• To do
Output the records in full, exactly as given.

• Information provided
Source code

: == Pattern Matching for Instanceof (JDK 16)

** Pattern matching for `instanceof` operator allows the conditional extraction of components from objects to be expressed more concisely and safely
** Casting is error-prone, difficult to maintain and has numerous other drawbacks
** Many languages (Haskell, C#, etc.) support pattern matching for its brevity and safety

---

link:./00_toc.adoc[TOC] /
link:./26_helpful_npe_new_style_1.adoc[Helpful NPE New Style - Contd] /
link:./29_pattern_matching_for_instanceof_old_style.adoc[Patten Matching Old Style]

• Written solution
Source code

: == Pattern Matching for Instanceof (JDK 16)

** Pattern matching for `instanceof` operator allows the conditional extraction of components from objects to be expressed more concisely and safely
** Casting is error-prone, difficult to maintain and has numerous other drawbacks
** Many languages (Haskell, C#, etc.) support pattern matching for its brevity and safety

---

link:./00_toc.adoc[TOC] /
link:./26_helpful_npe_new_style_1.adoc[Helpful NPE New Style - Contd] /
link:./29_pattern_matching_for_instanceof_old_style.adoc[Patten Matching Old Style]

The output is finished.